• _Your task_: Write out every row below word for word, leaving out the pictures.

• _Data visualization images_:
● ● ● ●
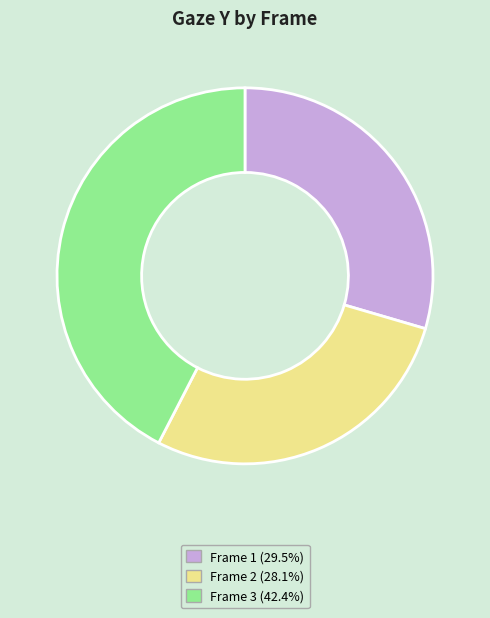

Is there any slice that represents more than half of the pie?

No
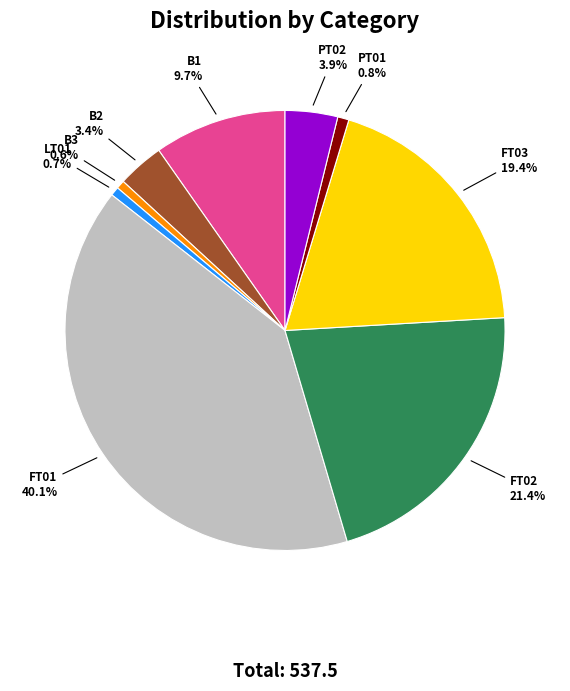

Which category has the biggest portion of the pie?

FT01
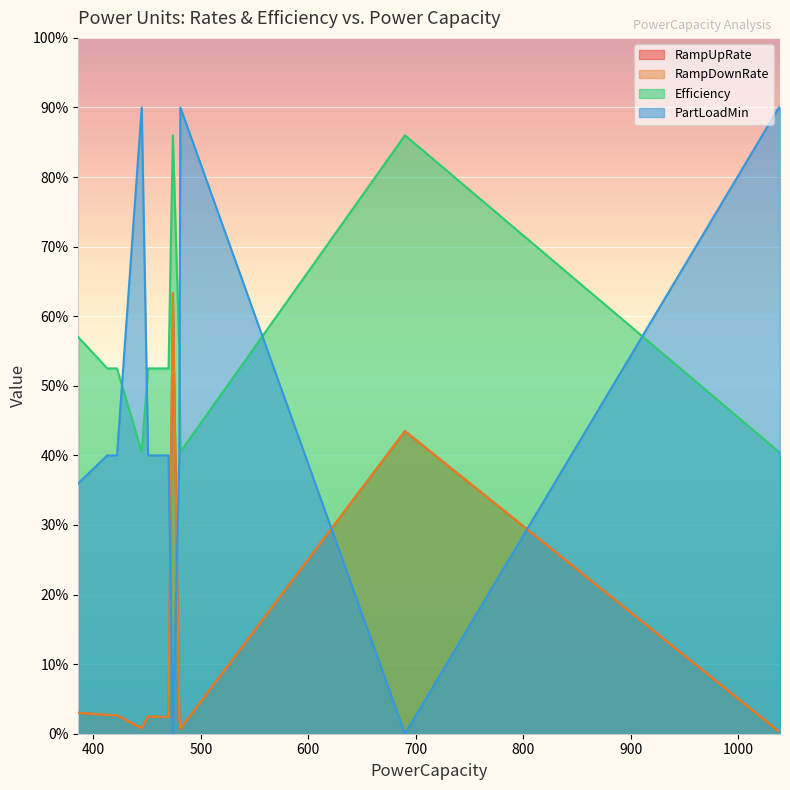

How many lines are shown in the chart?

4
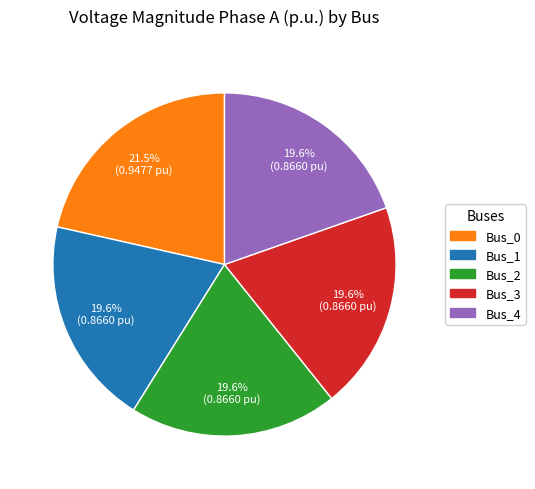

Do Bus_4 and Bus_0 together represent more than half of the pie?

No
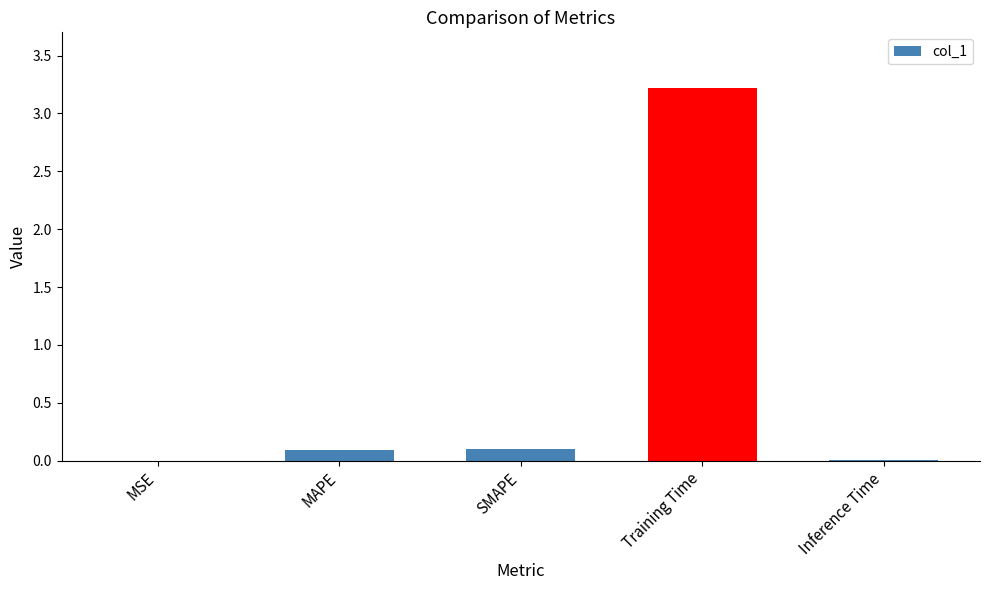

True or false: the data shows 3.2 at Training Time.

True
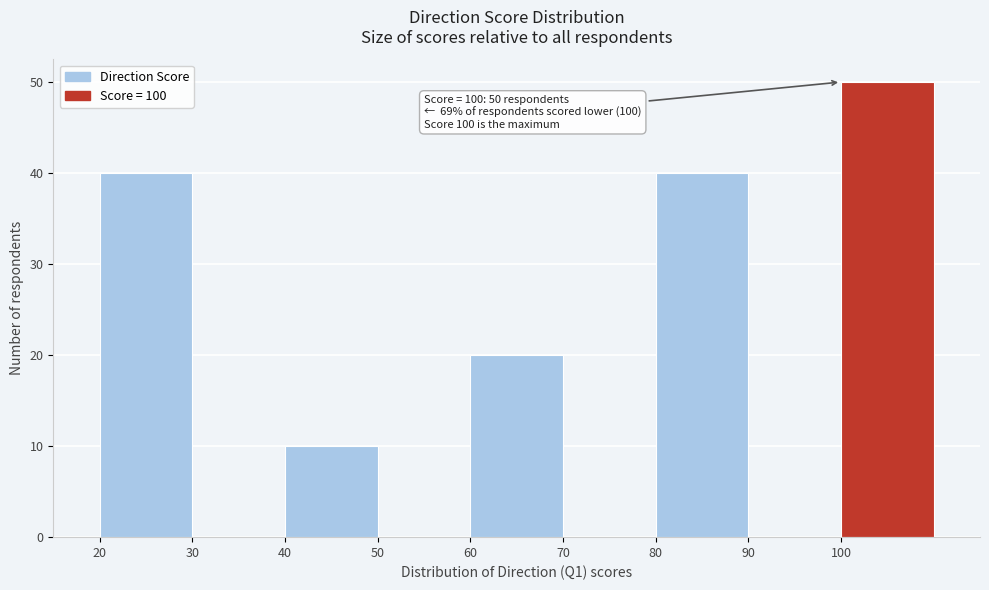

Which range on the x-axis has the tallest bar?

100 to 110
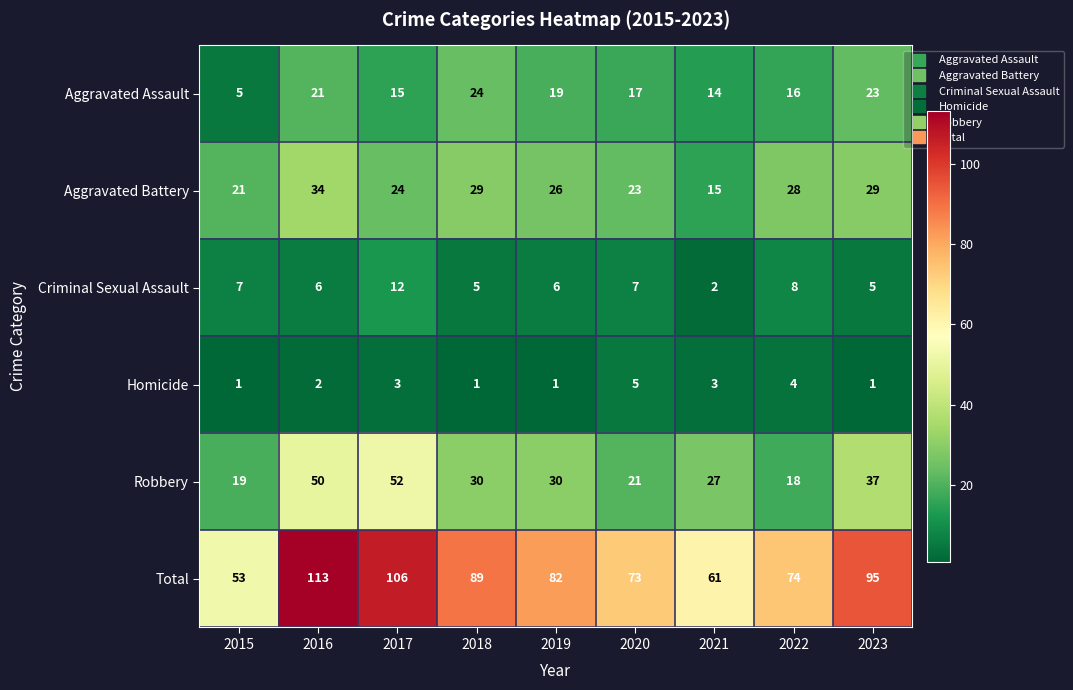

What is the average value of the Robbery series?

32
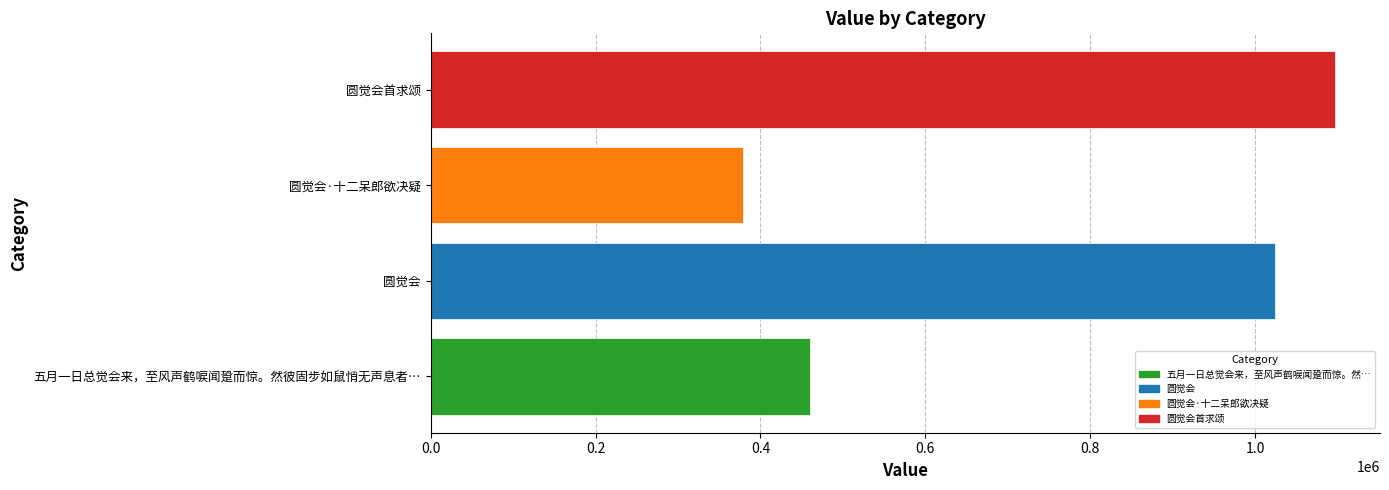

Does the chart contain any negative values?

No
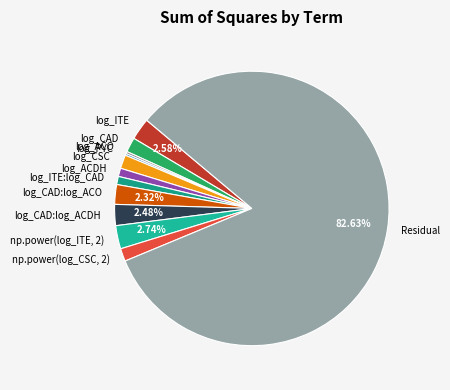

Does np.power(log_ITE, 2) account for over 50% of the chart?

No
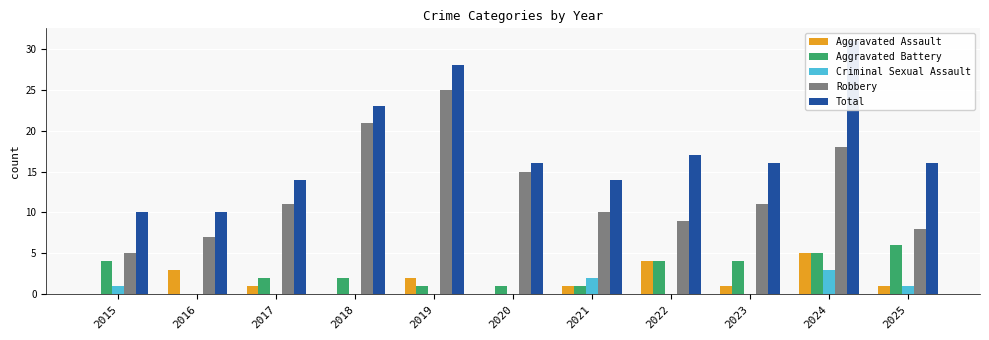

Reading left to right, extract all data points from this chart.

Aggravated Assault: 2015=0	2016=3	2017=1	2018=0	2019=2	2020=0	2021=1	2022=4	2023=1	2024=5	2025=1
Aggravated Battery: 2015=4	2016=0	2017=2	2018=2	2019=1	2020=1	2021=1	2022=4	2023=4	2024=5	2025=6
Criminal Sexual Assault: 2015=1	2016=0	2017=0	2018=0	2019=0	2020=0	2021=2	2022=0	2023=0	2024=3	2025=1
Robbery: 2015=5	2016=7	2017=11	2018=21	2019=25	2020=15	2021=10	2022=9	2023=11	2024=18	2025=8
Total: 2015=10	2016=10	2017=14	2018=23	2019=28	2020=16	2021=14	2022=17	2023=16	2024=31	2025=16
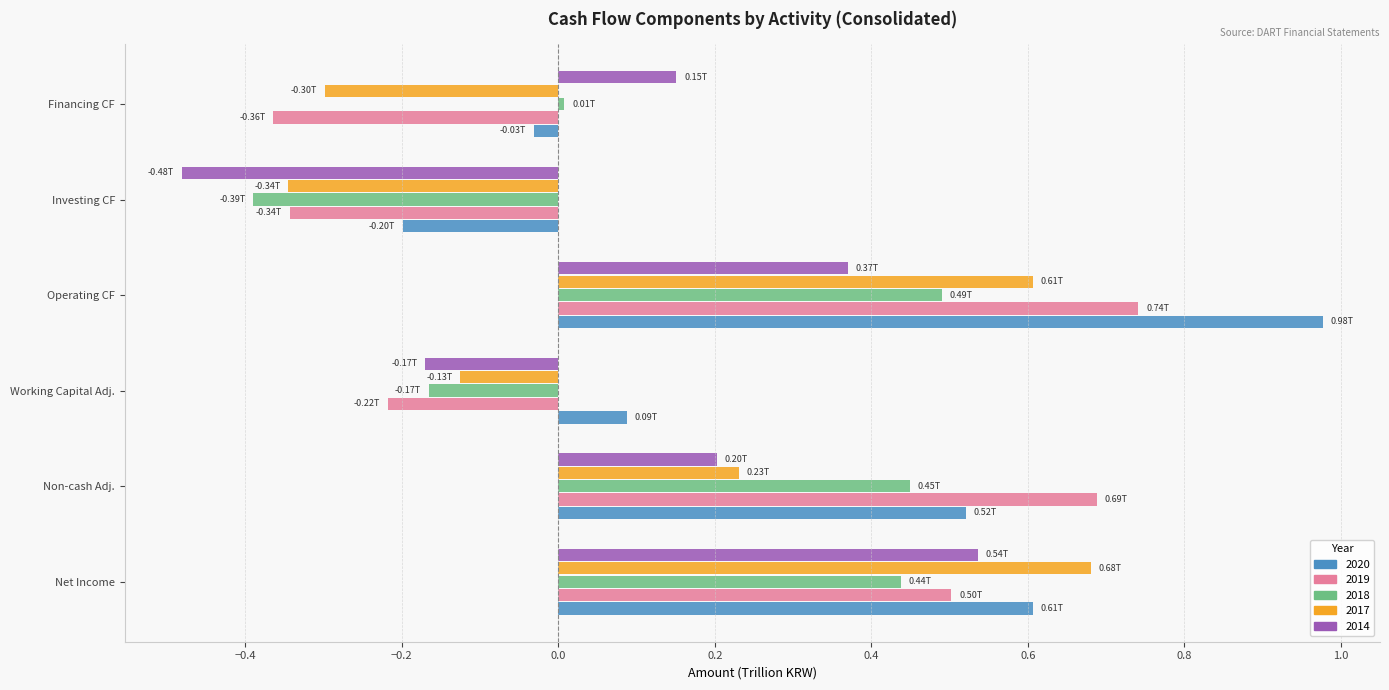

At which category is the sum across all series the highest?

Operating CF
● ● ● ●
• _Solution to this task_:
Is there any slice that represents more than half of the pie?

No

Which category has the biggest portion of the pie?

FT01

How many lines are shown in the chart?

4

Do Bus_4 and Bus_0 together represent more than half of the pie?

No

True or false: the data shows 3.2 at Training Time.

True

Which range on the x-axis has the tallest bar?

100 to 110

What is the average value of the Robbery series?

32

Does the chart contain any negative values?

No

Does np.power(log_ITE, 2) account for over 50% of the chart?

No

Reading left to right, extract all data points from this chart.

Aggravated Assault: 2015=0	2016=3	2017=1	2018=0	2019=2	2020=0	2021=1	2022=4	2023=1	2024=5	2025=1
Aggravated Battery: 2015=4	2016=0	2017=2	2018=2	2019=1	2020=1	2021=1	2022=4	2023=4	2024=5	2025=6
Criminal Sexual Assault: 2015=1	2016=0	2017=0	2018=0	2019=0	2020=0	2021=2	2022=0	2023=0	2024=3	2025=1
Robbery: 2015=5	2016=7	2017=11	2018=21	2019=25	2020=15	2021=10	2022=9	2023=11	2024=18	2025=8
Total: 2015=10	2016=10	2017=14	2018=23	2019=28	2020=16	2021=14	2022=17	2023=16	2024=31	2025=16

At which category is the sum across all series the highest?

Operating CF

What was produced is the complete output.